Politician hits out at Qatar conditions
FIFA and the national football associations of the UK should put pressure on Qatar to improve the “sub-human” working conditions of thousands of migrant labourers building facilities for the 2022 World Cup, the Labour party's shadow international development secretary Jim Murphy has said.
Mr Murphy has recently returned from a trip to Qatar with the International Trade Union Confederation, during which he said he saw evidence of migrant workers being lured to the Gulf state by the promise of good salaries, only to have their passports taken away so they cannot return home.
He said it was for the football authorities, rather than Government, to put pressure on the tiny Arab kingdom, which was a surprise choice as host for football's biggest tournament when it was picked by FIFA over the US, South Korea, Japan and Australia in 2010.
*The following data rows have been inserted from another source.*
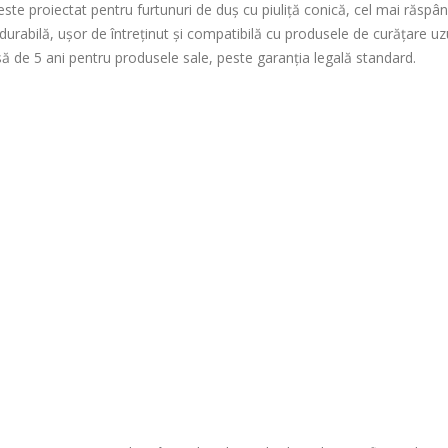
este proiectat pentru furtunuri de duș cu piuliță conică, cel mai răspân
urabilă, ușor de întreținut și compatibilă cu produsele de curățare uz
să de 5 ani pentru produsele sale, peste garanția legală standard.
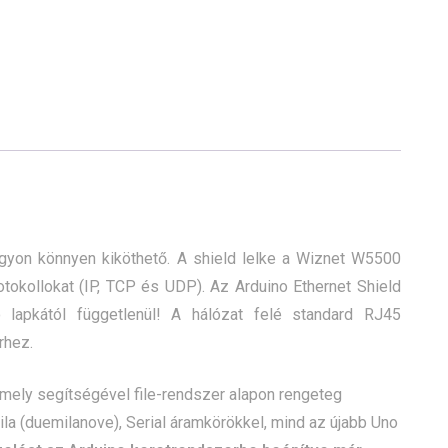
agyon könnyen kiköthető. A shield lelke a Wiznet W5500
rotokollokat (IP, TCP és UDP). Az Arduino Ethernet Shield
 lapkától függetlenül! A hálózat felé standard RJ45
rhez.
 mely segítségével file-rendszer alapon rengeteg
mila (duemilanove), Serial áramkörökkel, mind az újabb Uno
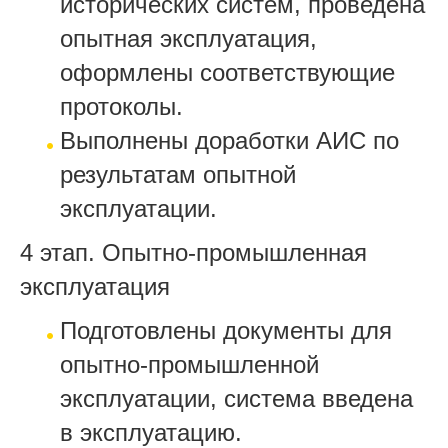
исторических систем, проведена
опытная эксплуатация,
оформлены соответствующие
протоколы.
Выполнены доработки АИС по
результатам опытной
эксплуатации.
4 этап. Опытно-промышленная
эксплуатация
Подготовлены документы для
опытно-промышленной
эксплуатации, система введена
в эксплуатацию.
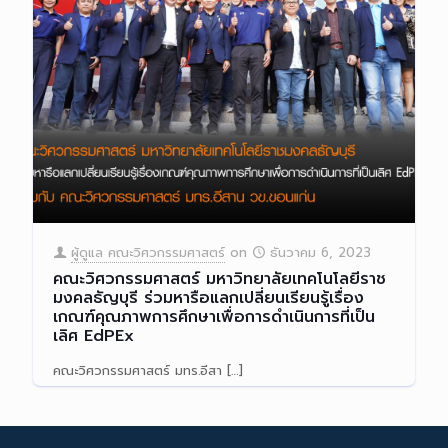
ผู้ดูแล คณะวิศวกรรมศาสตร์
on
ธันวาคม 6, 2023
คณะวิศวกรรมศาสตร์ มหาวิทยาลัยเทคโนโลยีราช
มงคลธัญบุรี ร่วมหารือแลกเปลี่ยนเรียนรู้เรื่อง
เกณฑ์คุณภาพการศึกษาเพื่อการดำเนินการที่เป็น
เลิศ EdPEx
คณะวิศวกรรมศาสตร์ มทร.อีสา
[…]
Read more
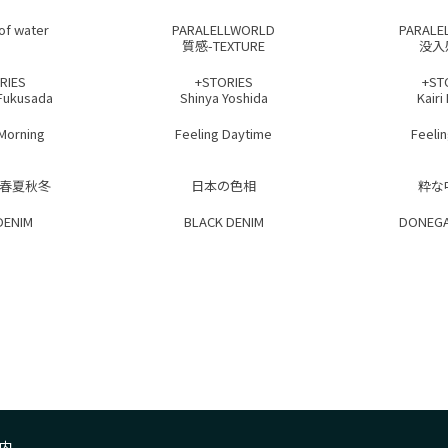
of water
PARALELLWORLD
PARALE
質感-TEXTURE
没入
RIES
+STORIES
+ST
Fukusada
Shinya Yoshida
Kairi
 Morning
Feeling Daytime
Feelin
 春夏秋冬
日本の色相
粋な
DENIM
BLACK DENIM
DONEGA
内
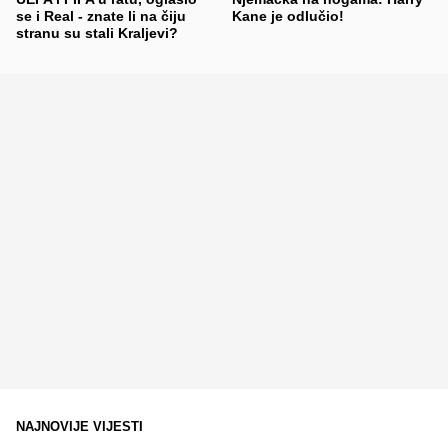
se i Real - znate li na čiju
Kane je odlučio!
stranu su stali Kraljevi?
NAJNOVIJE VIJESTI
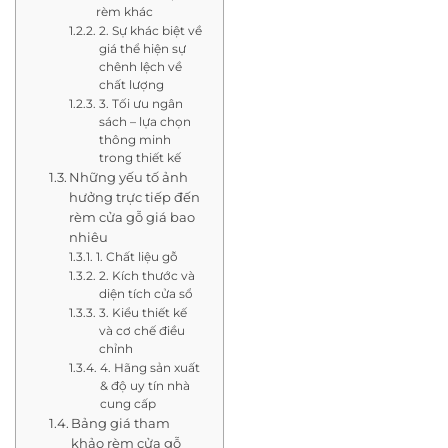
rèm khác
2. Sự khác biệt về
giá thể hiện sự
chênh lệch về
chất lượng
3. Tối ưu ngân
sách – lựa chọn
thông minh
trong thiết kế
Những yếu tố ảnh
hưởng trực tiếp đến
rèm cửa gỗ giá bao
nhiêu
1. Chất liệu gỗ
2. Kích thước và
diện tích cửa sổ
3. Kiểu thiết kế
và cơ chế điều
chỉnh
4. Hãng sản xuất
& độ uy tín nhà
cung cấp
Bảng giá tham
khảo rèm cửa gỗ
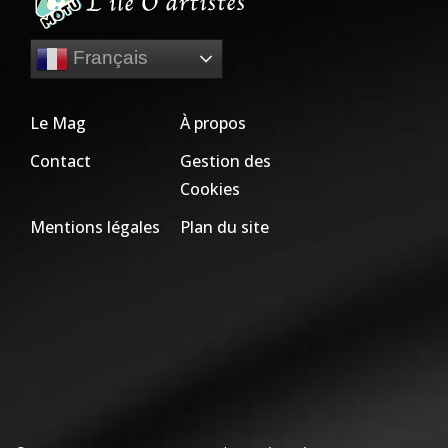
Français
Le Mag
À propos
Contact
Gestion des
Cookies
Mentions légales
Plan du site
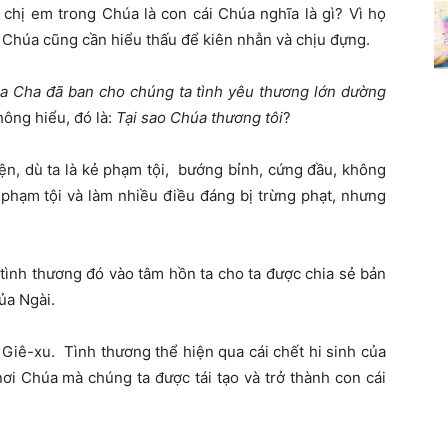
chị em trong Chúa là con cái Chúa nghĩa là gì? Vì họ
n Chúa cũng cần hiểu thấu để kiên nhẫn và chịu đựng.
 Cha đã ban cho chúng ta tình yêu thương lớn dường
ông hiểu, đó là:
Tại sao Chúa thương tôi
?
ện, dù ta là kẻ phạm tội, bướng bỉnh, cứng đầu, không
phạm tội và làm nhiều điều đáng bị trừng phạt, nhưng
ình thương đó vào tâm hồn ta cho ta được chia sẻ bản
ủa Ngài.
Giê-xu. Tình thương thể hiện qua cái chết hi sinh của
nơi Chúa mà chúng ta được tái tạo và trở thành con cái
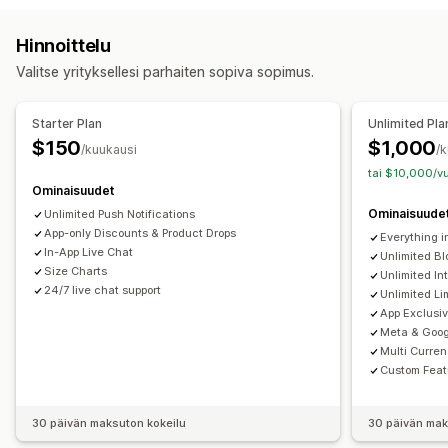
Kokoelmat
Monta valuuttaa
Monikielisyys
Hinnoittelu
Reaaliaikainen esikatselu
Reaaliaikainen synkronointi
Valitse yrityksellesi parhaiten sopiva sopimus.
Push-ilmoitukset
Hylätty ostoskori
Automaattiset ilmoitukset
Starter Plan
Unlimited Pla
Jälleen varastossa
Geolokaatio
Personoitu
Kampanjat
$150
$1,000
/kuukausi
/
Rich media
Ajastettu
Segmentit
Mukautetut ilmoitukset
tai $10,000/vu
Ominaisuudet
Ominaisuude
Unlimited Push Notifications
App-only Discounts & Product Drops
Everything i
In-App Live Chat
Unlimited Bl
Size Charts
Unlimited In
24/7 live chat support
Unlimited Li
App Exclusi
Meta & Goog
Multi Curre
Custom Feat
30 päivän maksuton kokeilu
30 päivän mak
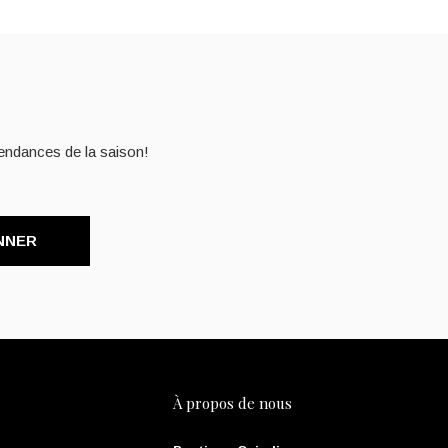
endances de la saison!
NNER
À propos de nous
Mr Murphy told Sky News's Murnaghan Show: “What I saw there will stick with me for a very long time. Unless FIFA and the football authorities act on workers' rights in Qatar, the game that I love I will be embarrassed by and ashamed by forever.
“The migrant workers working there -- who are already building much of the infrastructure, the hotels, railways and roads that will help make the World Cup possible, and are now beginning to build the stadiums -- are living and toiling in conditions that are sub-human.
“They sign on to contracts in countries such as Kenya and Bangladesh, they are promised wages that they couldn't earn at home, but when they get there, their contracts are torn up. Many of them have their passports seized from them by their employers.
“They can't leave the country and this is a dreadful, ugly secret of the most beautiful and democratic game in the world.”
Mr Murphy said he had met one Nepalese worker who had been stranded in Qatar as a stateless person for five years because his employer had taken his passport out of the country, leaving him unable to go home.
“That's just one example out of many thousands,” he said.
Mr Murphy said he had spoken during his visit to the organisers of the 2022 World Cup, who assured him that there would be “massive changes” to a controversial system called kafala, under which migrant workers are “tied” to their employers.
“I think we all have to, through the football authorities in this country and beyond, make sure that those promises that were given to me are now delivered on,” he said. “FIFA, the English FA and the Scottish FA have got to act.
“On the assumption that this tournament continues in Qatar, those of us who love football, those of us who will be watching the World Cup this year in Brazil, those of us who are excited by the end of the domestic league season, we have got to look at what is happening in Qatar here and now.”